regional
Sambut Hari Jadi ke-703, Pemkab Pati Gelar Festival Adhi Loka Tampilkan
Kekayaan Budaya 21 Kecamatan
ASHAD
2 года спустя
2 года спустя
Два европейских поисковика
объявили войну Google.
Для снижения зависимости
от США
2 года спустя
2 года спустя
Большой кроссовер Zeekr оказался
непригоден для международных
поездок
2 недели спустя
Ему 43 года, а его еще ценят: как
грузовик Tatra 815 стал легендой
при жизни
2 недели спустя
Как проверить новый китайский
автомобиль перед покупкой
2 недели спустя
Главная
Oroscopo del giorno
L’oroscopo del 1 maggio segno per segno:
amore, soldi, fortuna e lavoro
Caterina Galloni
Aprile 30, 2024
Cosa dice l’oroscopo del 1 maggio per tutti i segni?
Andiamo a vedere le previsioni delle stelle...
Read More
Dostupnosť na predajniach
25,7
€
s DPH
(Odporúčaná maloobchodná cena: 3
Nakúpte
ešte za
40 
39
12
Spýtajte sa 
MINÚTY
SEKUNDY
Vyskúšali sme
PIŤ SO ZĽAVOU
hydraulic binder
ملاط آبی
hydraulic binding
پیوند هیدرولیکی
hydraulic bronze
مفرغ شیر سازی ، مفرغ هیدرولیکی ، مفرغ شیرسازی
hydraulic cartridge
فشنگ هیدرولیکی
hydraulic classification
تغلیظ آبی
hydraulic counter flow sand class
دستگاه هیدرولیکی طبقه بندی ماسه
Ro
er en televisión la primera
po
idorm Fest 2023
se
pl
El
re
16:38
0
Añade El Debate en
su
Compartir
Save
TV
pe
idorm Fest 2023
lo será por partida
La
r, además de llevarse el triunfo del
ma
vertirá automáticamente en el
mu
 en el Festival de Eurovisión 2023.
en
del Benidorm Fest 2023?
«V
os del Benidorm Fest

+-------+

**PROBLEM TO WORK ON**
Read the data above. Pull out each line in which the string "maggio" appears.

**SOLUTION TO THIS PROBLEM**
L’oroscopo del 1 maggio segno per segno:
Cosa dice l’oroscopo del 1 maggio per tutti i segni?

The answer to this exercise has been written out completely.